Saturday, February 19, 2005

zolder venster

I remember the first time that I really gazed out the attic window to the view of the Bosboom Toussaintstraat. The night was black and starless, but the string of amber streetlights offered a gentle glow to this quiet urban canyon. The tall, gabled houses framed the narrow street with a sense of diminuitive grandeur. A typical Amsterdam street, except for the absence of bends or crooks in the thouroughfare, allowing an unrestricted view of the entire Bosboom Toussaintstraat - straight as an arrow pointing to the monolithic urban developments built on the fringes of the city long after its illustrious golden age.

The view offered an epiphany. A moment of realization and understanding. A quiet knowing of the fact that this was Amsterdam. The strange amber light, the 17th Century architecture, the traffic flowing with hatchbacks, scooters, and bicycles, the measured two-pitched song of an ambulance racing through the night... That first deliberate view out of the attic window provided a sense of genesis - a threshhold to new beginnings in this city we chose for our own.

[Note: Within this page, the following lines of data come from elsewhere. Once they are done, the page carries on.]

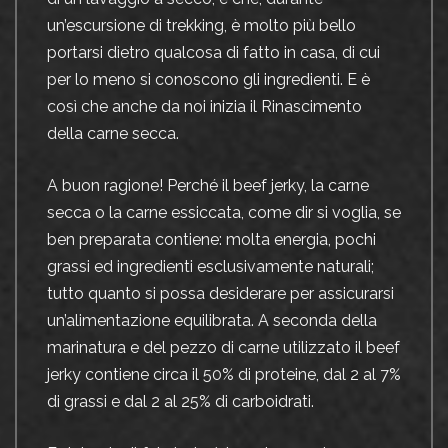
un’escursione di trekking, è molto più bello
portarsi dietro qualcosa di fatto in casa, di cui
per lo meno si conoscono gli ingredienti. E è
così che anche da noi inizia il Rinascimento
della carne secca.
A buon ragione! Perché il beef jerky, la carne
secca o la carne essiccata, come dir si voglia, se
ben preparata contiene: molta energia, pochi
grassi ed ingredienti esclusivamente naturali;
tutto quanto si possa desiderare per assicurarsi
un’alimentazione equilibrata. A seconda della
marinatura e del pezzo di carne utilizzato il beef
jerky contiene circa il 50% di proteine, dal 2 al 7%
di grassi e dal 2 al 25% di carboidrati.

I've sat to gaze out of that attic window many times since my initial reflection upon the Bosboom Toussaintstraat. It seems to offer a timeless window on life in Amsterdam. Through all the people who have come and gone, through times of sorrow and joy, through sleet and sunshine, through silence or singing... the amber streetlights flicker to life every evening and illuminate the Bosboom Toussaintstraat, essentially unchanged from my first view of the Amsterdam nightscape. Every view is an opportunity to re-center, re-focus, and renew my perspective. I remember who God is. Who I am. How we came to find ourselves in Amsterdam in an attic space overlooking the canals and streets of the city centrum. Every gaze is a new beginning.

This evening, I look down upon the dancing waters of the Singelgracht beneath me. The amber reflections of the city streetlights are refracted and projected in a cycle of perpetual motion, as if I'm methodically running my fingers through piles of golden treasure. Above the canal, a woman on bicycle is sillhouetted against the streetlights as she struggles to surmout the incline of the Koekjesbrug. And beyond the bridge, on the other side of the busy Nassaukade, the Bosboom Toussaintstraat stretches out like a long, straight finger, pointing the way to tomorrow.

1 Comments:

At 1:47 AM, Anonymous Anonymous said...

You have an amazing way with words-I feel like I am right there looking out of the window with you, feeling a sense of peace.